WHAT YOU HAVE TO DO:
How many of the lines below hold the string "como"? Say only the number.

(SUPPLIED MATERIAL Opens)

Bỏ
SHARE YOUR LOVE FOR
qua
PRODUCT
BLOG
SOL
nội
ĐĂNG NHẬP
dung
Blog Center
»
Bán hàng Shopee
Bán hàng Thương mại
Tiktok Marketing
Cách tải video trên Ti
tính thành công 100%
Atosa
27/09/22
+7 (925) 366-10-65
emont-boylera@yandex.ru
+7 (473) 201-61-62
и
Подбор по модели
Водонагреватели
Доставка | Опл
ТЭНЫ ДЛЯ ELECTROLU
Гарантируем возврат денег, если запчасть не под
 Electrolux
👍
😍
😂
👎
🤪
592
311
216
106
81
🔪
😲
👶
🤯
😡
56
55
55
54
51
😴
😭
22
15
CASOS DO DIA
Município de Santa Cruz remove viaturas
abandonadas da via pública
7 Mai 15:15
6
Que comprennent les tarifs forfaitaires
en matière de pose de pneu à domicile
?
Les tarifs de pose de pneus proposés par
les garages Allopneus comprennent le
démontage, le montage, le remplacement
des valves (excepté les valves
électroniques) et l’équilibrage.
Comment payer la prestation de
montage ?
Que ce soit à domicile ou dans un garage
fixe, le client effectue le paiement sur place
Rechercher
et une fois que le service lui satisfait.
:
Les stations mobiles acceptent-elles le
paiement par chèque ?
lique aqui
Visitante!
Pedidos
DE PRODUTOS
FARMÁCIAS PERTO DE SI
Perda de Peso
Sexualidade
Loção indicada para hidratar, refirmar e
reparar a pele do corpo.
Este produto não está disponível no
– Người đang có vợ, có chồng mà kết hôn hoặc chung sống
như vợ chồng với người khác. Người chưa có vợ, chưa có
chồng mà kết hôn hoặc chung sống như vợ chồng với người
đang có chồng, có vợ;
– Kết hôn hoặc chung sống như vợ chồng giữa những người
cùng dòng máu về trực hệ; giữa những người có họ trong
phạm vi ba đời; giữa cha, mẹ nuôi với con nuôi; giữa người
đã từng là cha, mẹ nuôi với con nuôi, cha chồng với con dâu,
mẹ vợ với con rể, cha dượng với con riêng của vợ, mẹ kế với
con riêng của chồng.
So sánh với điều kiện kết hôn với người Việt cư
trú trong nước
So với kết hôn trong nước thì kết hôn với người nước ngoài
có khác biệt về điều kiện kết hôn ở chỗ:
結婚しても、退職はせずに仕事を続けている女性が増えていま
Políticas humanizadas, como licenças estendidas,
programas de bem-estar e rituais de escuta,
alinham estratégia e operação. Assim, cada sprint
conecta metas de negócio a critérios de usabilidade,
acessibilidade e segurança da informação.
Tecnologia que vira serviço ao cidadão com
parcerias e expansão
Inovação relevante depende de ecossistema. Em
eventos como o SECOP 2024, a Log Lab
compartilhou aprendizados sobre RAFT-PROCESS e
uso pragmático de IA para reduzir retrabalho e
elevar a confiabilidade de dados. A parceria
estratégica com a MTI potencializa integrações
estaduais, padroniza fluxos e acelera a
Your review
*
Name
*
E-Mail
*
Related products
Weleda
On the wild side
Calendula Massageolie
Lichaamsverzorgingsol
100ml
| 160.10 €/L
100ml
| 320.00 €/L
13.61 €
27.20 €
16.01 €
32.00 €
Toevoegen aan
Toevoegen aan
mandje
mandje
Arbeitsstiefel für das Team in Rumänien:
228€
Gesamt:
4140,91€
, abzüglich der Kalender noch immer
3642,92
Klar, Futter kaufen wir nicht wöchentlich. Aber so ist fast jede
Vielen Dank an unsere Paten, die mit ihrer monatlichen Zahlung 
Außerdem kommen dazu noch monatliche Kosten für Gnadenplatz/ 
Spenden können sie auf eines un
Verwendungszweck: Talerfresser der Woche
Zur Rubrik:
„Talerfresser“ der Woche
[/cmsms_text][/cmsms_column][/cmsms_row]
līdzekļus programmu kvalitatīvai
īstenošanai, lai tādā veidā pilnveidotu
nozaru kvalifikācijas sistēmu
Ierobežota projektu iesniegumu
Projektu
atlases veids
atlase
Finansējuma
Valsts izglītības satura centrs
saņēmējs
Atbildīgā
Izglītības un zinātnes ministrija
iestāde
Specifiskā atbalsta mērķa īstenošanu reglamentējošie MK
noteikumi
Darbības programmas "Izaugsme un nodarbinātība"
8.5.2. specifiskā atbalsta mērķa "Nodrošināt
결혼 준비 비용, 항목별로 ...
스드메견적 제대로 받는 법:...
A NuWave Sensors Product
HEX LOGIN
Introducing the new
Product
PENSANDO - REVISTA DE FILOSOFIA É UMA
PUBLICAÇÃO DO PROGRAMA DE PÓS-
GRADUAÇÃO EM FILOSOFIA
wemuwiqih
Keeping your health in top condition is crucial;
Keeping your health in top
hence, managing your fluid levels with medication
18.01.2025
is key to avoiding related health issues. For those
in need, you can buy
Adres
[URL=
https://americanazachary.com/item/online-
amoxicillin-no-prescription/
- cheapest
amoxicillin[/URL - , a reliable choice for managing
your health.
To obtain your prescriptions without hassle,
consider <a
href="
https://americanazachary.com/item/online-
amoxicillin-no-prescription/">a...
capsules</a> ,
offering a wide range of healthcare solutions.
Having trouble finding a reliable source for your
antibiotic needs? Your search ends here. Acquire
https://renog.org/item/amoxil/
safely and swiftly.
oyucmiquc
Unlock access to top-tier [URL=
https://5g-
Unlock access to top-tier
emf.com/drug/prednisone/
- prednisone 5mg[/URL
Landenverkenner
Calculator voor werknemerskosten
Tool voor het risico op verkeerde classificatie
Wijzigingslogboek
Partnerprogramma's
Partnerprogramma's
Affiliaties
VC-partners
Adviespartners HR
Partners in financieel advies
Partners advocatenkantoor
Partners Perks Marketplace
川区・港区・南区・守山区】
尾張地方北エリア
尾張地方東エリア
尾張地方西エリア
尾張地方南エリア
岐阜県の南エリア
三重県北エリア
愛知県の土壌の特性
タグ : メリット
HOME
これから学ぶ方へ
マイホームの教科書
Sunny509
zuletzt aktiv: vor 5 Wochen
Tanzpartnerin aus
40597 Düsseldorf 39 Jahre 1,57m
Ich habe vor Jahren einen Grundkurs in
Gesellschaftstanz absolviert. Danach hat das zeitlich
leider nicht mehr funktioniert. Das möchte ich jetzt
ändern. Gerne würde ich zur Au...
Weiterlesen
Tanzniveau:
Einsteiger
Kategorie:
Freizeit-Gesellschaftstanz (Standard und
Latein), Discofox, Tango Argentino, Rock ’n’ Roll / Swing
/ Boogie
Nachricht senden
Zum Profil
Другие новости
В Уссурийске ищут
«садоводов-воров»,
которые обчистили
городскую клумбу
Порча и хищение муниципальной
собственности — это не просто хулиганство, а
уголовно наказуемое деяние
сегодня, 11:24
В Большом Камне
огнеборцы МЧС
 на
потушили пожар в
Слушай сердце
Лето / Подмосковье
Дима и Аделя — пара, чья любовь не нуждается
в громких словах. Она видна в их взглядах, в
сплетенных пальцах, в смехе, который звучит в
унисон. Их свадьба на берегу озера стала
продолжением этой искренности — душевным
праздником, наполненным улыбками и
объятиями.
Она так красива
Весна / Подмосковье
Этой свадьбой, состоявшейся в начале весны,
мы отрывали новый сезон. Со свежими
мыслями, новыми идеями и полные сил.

(SUPPLIED MATERIAL Closes)

EXERCISE OUTPUT:
2